In this week’s Parsha, the Torah lists the genealogy of the family of Moshe and Aharon. Towards the end of the listing, the Torah says (6:26), “Hu Moshe VeAharon Asher Amar Hashem Lahem Hotziu et Bnei Yisrael,” “These are the same Moshe and Aharon that Hashem commanded to them, ‘Take out Bnei Yisrael!’” We then read in 6:27 that “Heim Hamedabrim El Pharaoh Melech Mitzrayim, Hu Moshe VeAharon,” “They are the ones who spoke to Pharaoh the king of Egypt, they are Moshe and Aharon.”
At first glance, these Pesukim seem to be saying the same thing. However, a more careful look at the language shows that they are actually two sides of the coin. The first Pasuk is the command from Hashem to bring the Jews out of Egypt, “Take out Bnei Yisrael!” The second Pasuk describes the fulfillment of this command, in which they “spoke to Pharaoh.”

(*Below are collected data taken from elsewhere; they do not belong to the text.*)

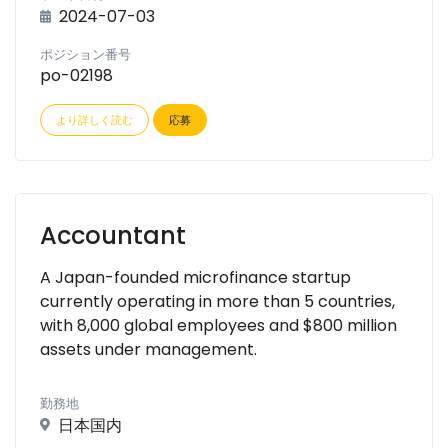
2024-07-03
ポジション番号
po-02198
より詳しく読む
応募
Accountant
A Japan-founded microfinance startup
currently operating in more than 5 countries,
with 8,000 global employees and $800 million
assets under management.
勤務地
日本国内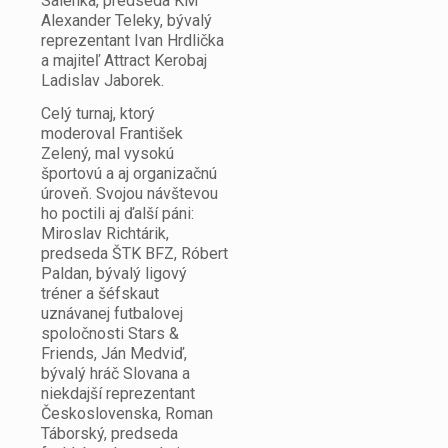
Salenka, predseda KM
Alexander Teleky, bývalý
reprezentant Ivan Hrdlička
a majiteľ Attract Kerobaj
Ladislav Jaborek.
Celý turnaj, ktorý
moderoval František
Zelený, mal vysokú
športovú a aj organizačnú
úroveň. Svojou návštevou
ho poctili aj ďalší páni:
Miroslav Richtárik,
predseda ŠTK BFZ, Róbert
Paldan, bývalý ligový
tréner a šéfskaut
uznávanej futbalovej
spoločnosti Stars &
Friends, Ján Medviď,
bývalý hráč Slovana a
niekdajší reprezentant
Československa, Roman
Táborský, predseda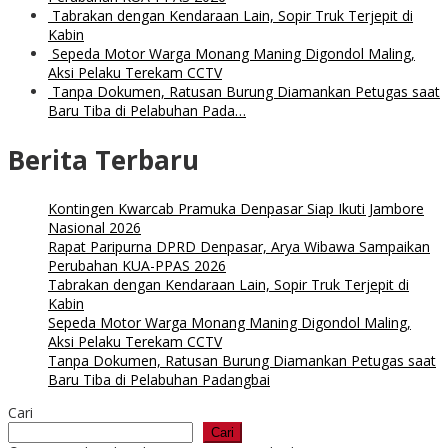
Tabrakan dengan Kendaraan Lain, Sopir Truk Terjepit di
Kabin
Sepeda Motor Warga Monang Maning Digondol Maling,
Aksi Pelaku Terekam CCTV
Tanpa Dokumen, Ratusan Burung Diamankan Petugas saat
Baru Tiba di Pelabuhan Pada…
Berita Terbaru
Kontingen Kwarcab Pramuka Denpasar Siap Ikuti Jambore
Nasional 2026
Rapat Paripurna DPRD Denpasar, Arya Wibawa Sampaikan
Perubahan KUA-PPAS 2026
Tabrakan dengan Kendaraan Lain, Sopir Truk Terjepit di
Kabin
Sepeda Motor Warga Monang Maning Digondol Maling,
Aksi Pelaku Terekam CCTV
Tanpa Dokumen, Ratusan Burung Diamankan Petugas saat
Baru Tiba di Pelabuhan Padangbai
Cari
Cari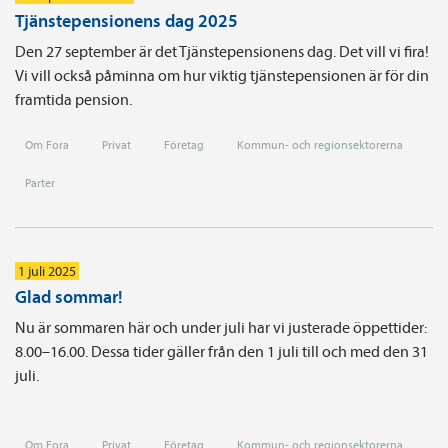
Tjänstepensionens dag 2025
Den 27 september är det Tjänstepensionens dag. Det vill vi fira!
Vi vill också påminna om hur viktig tjänstepensionen är för din
framtida pension.
Om Fora
Privat
Företag
Kommun- och regionsektorerna
Parter
1 juli 2025
Glad sommar!
Nu är sommaren här och under juli har vi justerade öppettider:
8.00–16.00. Dessa tider gäller från den 1 juli till och med den 31
juli.
Om Fora
Privat
Företag
Kommun- och regionsektorerna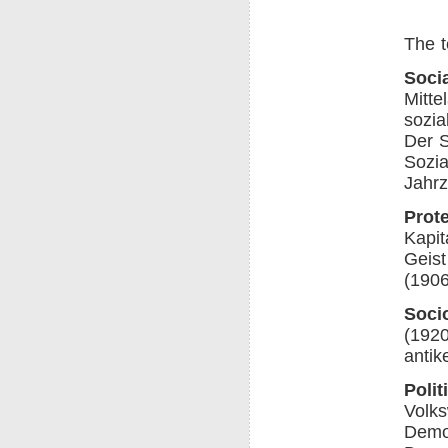
The t
Socia
Mitte
sozia
Der S
Sozia
Jahrz
Prot
Kapit
Geist
(1906
Socio
(1920
antik
Polit
Volks
Demok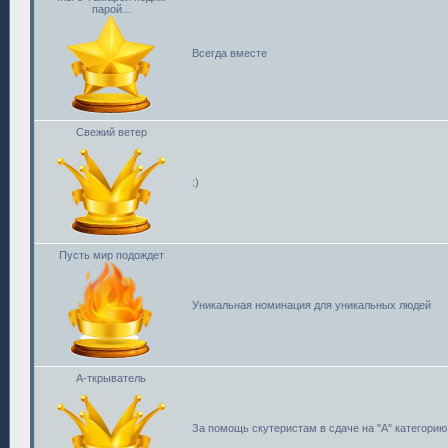
парой...
Всегда вместе
Свежий ветер
:)
Пусть мир подождет
Уникальная номинация для уникальных людей
А-ткрыватель
За помощь скутеристам в сдаче на "А" категорию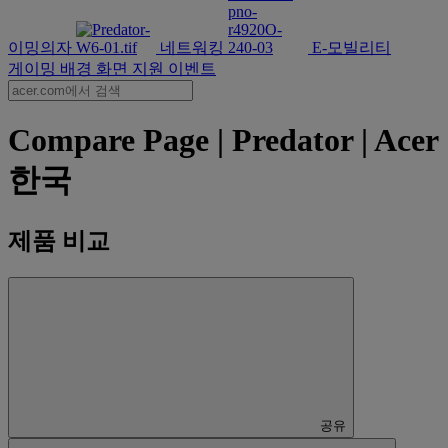
이밍의자
네트워킹
E-모빌리티
게이밍 배경 화면
지원
이벤트
Compare Page | Predator | Acer
한국
제품 비교
공유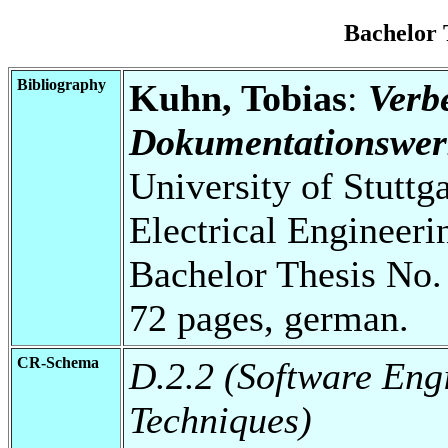
Bachelor
Bibliography
Kuhn, Tobias
:
Verb
Dokumentationswerk
University of Stuttg
Electrical Engineeri
Bachelor Thesis No.
72 pages, german.
CR-Schema
D.2.2 (Software Eng
Techniques)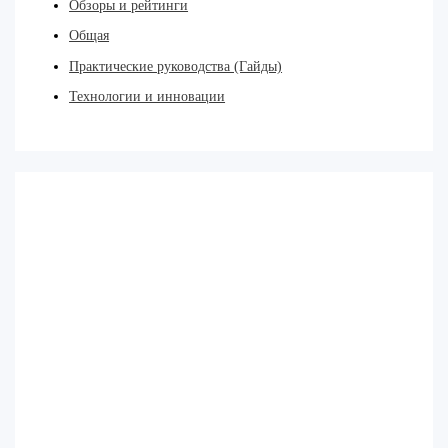
Обзоры и рейтинги
Общая
Практические руководства (Гайды)
Технологии и инновации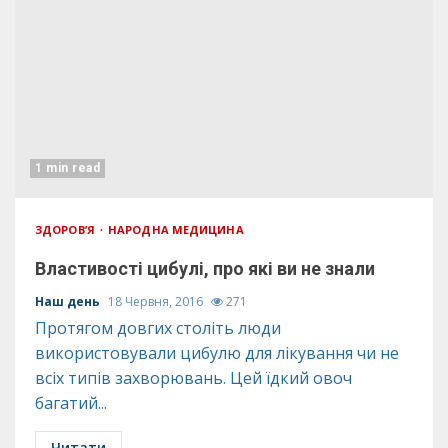
1 min read
ЗДОРОВ’Я
НАРОДНА МЕДИЦИНА
Властивості цибулі, про які ви не знали
Наш день
18 Червня, 2016
271
Протягом довгих століть люди
використовували цибулю для лікування чи не
всіх типів захворювань. Цей їдкий овоч
багатий...
Читати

There is one more question we can ask. In the first Pasuk, Aharon’s name appears before Moshe’s, but in the second they are reversed. What is the meaning of this switch? Rabbeinu Bachya suggests that the change shows that Aharon was greater than Moshe in some respects, while Moshe was greater than Aharon in others. Aharon was older than Moshe and so deserved greater respect than Moshe, but Moshe was a greater Navi.
Rav Moshe Feinstein (based on Rashi) presents another answer that teaches us a powerful lesson. He explains that the two names are switched because they really were equal. Moshe and Aharon did not necessarily reach the same level, but both exerted themselves to the greatest extent, reached their potential, and accomplished their respective purposes. Due to this, they were considered equal, and it did not really matter which came first.
We can learn from this that it does not matter what we accomplish as long as we put in our best effort and do whatever we can. If we achieve this level, we will be considered in the eyes of Hashem to be on the same level as Moshe and Aharon!